You seem to be thinking it times from A _/= to second B edge ?, which is not how it works.
It is X sums of dT(A _/= to B _/=) so gives the averaged time interval (A _/= to B _/=) when divided by X
You can think of CountEnable signal as being a Set-Reset Flipflop here, and it Sets on A _/= and Resets on B _/=
X determines how many times that repeats, before it captures the total, and reports
A common use for this could be time of flight measurements, where phase delay of an echo determines distance.
Provided there is some noise on the signal, averaging can improve the LSBs
It will be cleaner looking timings with a round frequency for the sysclock rate. For that you'll need to engage the crystal oscillator instead of living on the default RCFAST oscillator.

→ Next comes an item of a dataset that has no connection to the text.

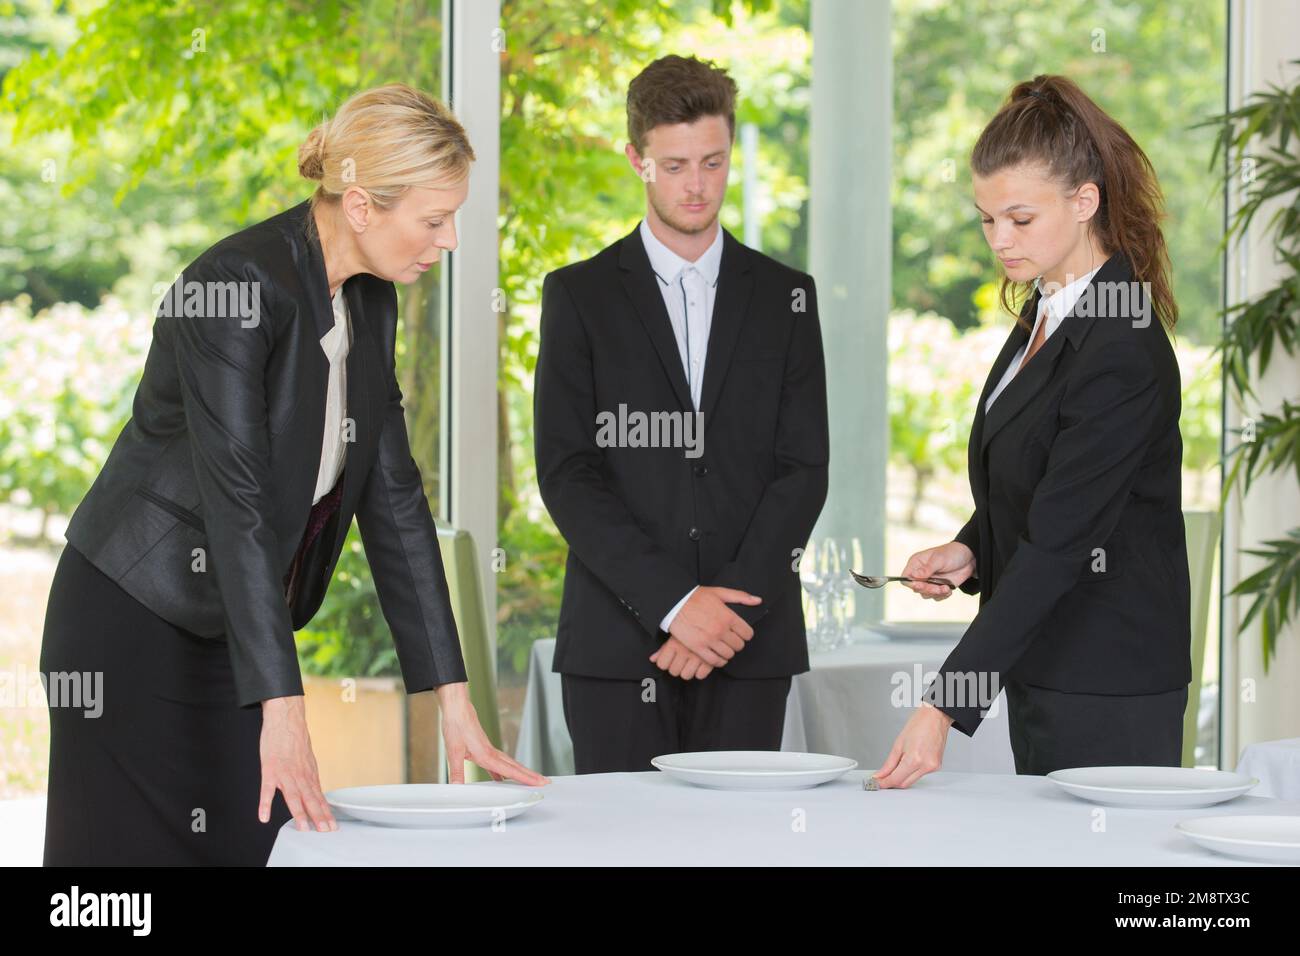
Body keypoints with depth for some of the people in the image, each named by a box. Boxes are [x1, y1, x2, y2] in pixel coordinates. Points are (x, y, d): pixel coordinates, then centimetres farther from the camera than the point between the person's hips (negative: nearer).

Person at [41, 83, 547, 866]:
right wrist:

The minimum is a two step process of start up the crystal, then pause for it to stabilise, then switch over from RCFAST to the crystal or PLL.
eg: Tack this to the front of your examples:
Note: This depends on the PLL not being engaged already. There is a small hardware flaw that makes the PLL tricky to readjust when already in use. The default is RCFAST, so the simplest three liner is okay for examples like this.
EDIT: corrected the encoded number.
Time is an interval measurement, but here it measures time-interval over multiple X captures, so that means it accumulates X times, and delivers the answer on the final X measurement cycle.
In HW terms it is an Edge Set-Reset Flip flop -> Count Enable and the result is given after X Count Enables.
My Frequency counter here has Time-Interval (single measurement) and Time-Interval-Average (totals over N captures, then /N) so you can also think of this (X > 1) as a Time-Interval-Average, just before the final /X
I avoid the word 'states' totally, and prefer to use Count Enable instead, as that is more accurately descriptive of what the hardware actually does.
I've almost certainly got a few mode numbers that need swapped between the interval and accumulate groups.
On the scope it's a simple quadrature (A input is blue, B input is orange):
The reported SPM_TIM_PULS measurement (with input B=A) followed by the delta in GETCT, repeating indefinitely.
The reported SPM_ACC_PULS measurement (with input B=A) followed by the delta in GETCT, repeating indefinitely.
All good so far. First case is the total interval of 50 pulses matching exactly how long it actually took. Second case is 50% duty (for tpin) of that same interval as per my bit-bashed sequence.
Now same again but with tpin+1 as the smartpin B input:
SPM_TIM_PULS measurement (with input B=A+1) Already not as I expected since this should still be the total interval of all 50 pulses. Obviously it's only giving me the accumulated highs of the pulses.
SPM_ACC_PULS measurement (with input B=A+1) This one, however is the strangest of all. How does 25050 fit anything about the 50 pulses? There's a +1 sysclock on each accumulated pulse or something.
That looks ok to me, as it is 50 sums of ( time interval A_/= to B/=) being quadrature, it should be 25% of elapsed time.
If you swap the quadrature phase, I'd expect 75% of elapsed time
It does seem to have a off-by-1 effect on gated mode. If you flip the quad phase, is it then 75050 ?
Maybe that's an artifact of pin delays, with a partial clock getting thru and being counted. Gated counters are prone to that, whilst capture counters avoid it, as the clock is not gated.
New sequence:
New scope snap:
The first two cases give exact same results of 50000 and 100000 respectively. The second two cases give the following:
SPM_TIM_PULS measurement (With input B=A+1) we get the inverted duty, as you'd expect now:
SPM_ACC_PULS measurement (With input B=A+1) is different again and also doesn't have the +50 any longer:
And an actual terminal dump (I remove the first measurement line because the first CT delta is not setup):
Hmm... That saturates at 50%, but can reduce, so it seems that mode is (Time_Interval_Gate) & PinA
ie it ANDs the PinA signal with the gate signal.
Not sure what the practical use of that is ?
Sounds like if you want to extract Period and Duty from A-B interval tests, you should use two edge modes, as those will always add to 100% of the time-interval.